>>>>

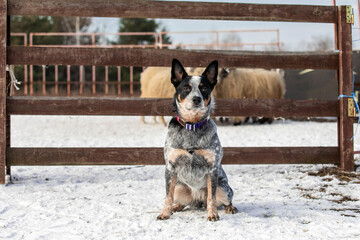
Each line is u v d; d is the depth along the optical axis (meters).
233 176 5.48
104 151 5.29
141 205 4.05
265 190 4.66
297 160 5.53
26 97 5.17
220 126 12.32
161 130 11.32
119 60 5.27
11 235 3.14
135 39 36.41
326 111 5.59
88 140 9.30
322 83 16.70
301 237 2.97
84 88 25.92
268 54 5.47
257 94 12.77
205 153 3.55
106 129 11.65
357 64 12.86
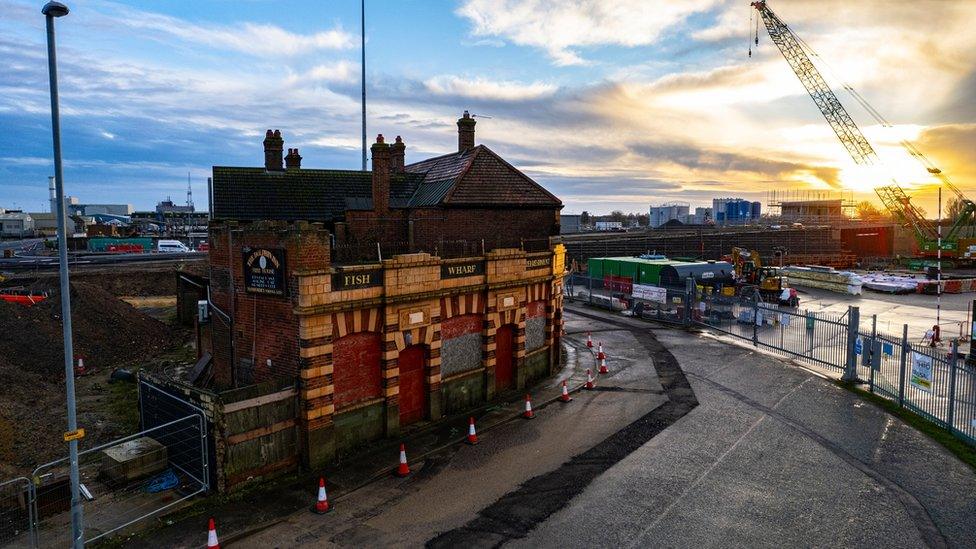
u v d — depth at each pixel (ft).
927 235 312.50
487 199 83.51
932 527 42.09
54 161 33.88
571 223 508.94
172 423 44.60
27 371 78.74
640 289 138.51
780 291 165.89
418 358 64.23
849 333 79.71
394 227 77.51
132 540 40.42
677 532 41.55
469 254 82.48
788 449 56.65
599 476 50.93
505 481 50.21
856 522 42.83
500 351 75.77
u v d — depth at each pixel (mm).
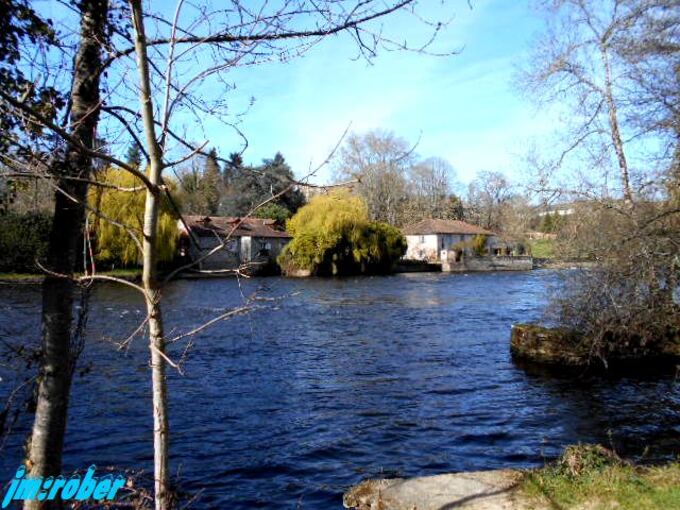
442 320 22453
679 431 9102
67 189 3295
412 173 86250
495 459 7961
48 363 3414
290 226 55219
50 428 3402
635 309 12047
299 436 8867
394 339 18047
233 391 11547
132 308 23375
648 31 11898
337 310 25875
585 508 4910
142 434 8711
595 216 12500
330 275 52062
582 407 10477
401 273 56188
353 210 52250
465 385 12148
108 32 3420
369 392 11555
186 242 41375
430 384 12227
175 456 7992
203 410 10188
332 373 13258
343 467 7668
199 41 3307
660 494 5020
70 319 3477
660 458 7855
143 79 2881
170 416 9812
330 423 9523
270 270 52906
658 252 11328
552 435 8961
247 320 22141
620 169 12766
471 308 26516
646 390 11695
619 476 5461
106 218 3016
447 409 10383
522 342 14680
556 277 14047
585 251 12555
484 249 72688
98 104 3176
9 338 8711
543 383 12328
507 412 10211
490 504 5184
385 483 6172
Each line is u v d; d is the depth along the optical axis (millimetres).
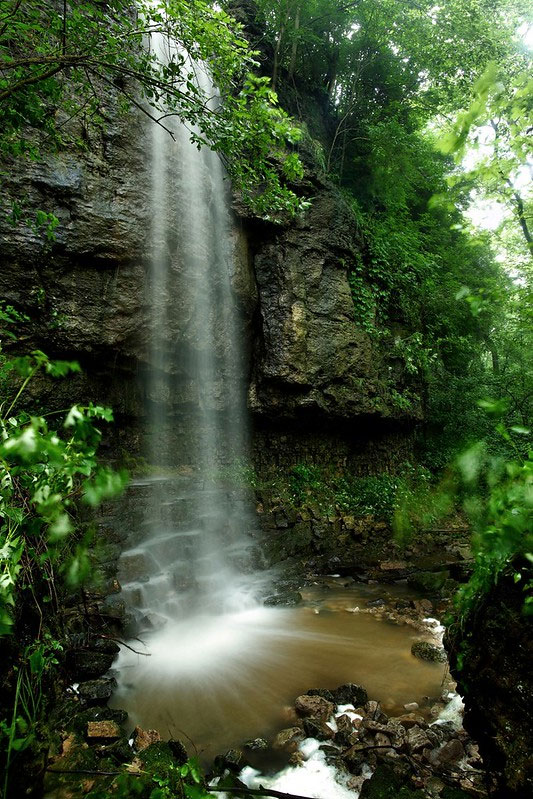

<<<<

§ Work instruction
From the line containing "394 339 18047" through the end of the entries, quote each line exactly and nothing else, excluding all pictures.

§ Task solution
394 339 18047
233 391 11547
132 308 23375
648 31 11898
337 310 25875
585 508 4910
142 434 8711
595 216 12500
330 275 52062
582 407 10477
401 273 56188
353 210 52250
465 385 12148
108 32 3420
369 392 11555
186 242 41375
430 384 12227
175 456 7992
203 410 10188
332 373 13258
343 467 7668
199 41 3307
660 494 5020
70 319 3477
660 458 7855
143 79 2881
170 416 9812
330 423 9523
270 270 52906
658 252 11328
552 435 8961
247 320 22141
620 169 12766
471 308 26516
646 390 11695
619 476 5461
106 218 3016
447 409 10383
522 342 14680
556 277 14047
585 251 12555
484 249 72688
98 104 3176
9 338 8711
543 383 12328
507 412 10211
490 504 5184
385 483 6172
Each line is u v d; d is the depth along the optical axis (millimetres).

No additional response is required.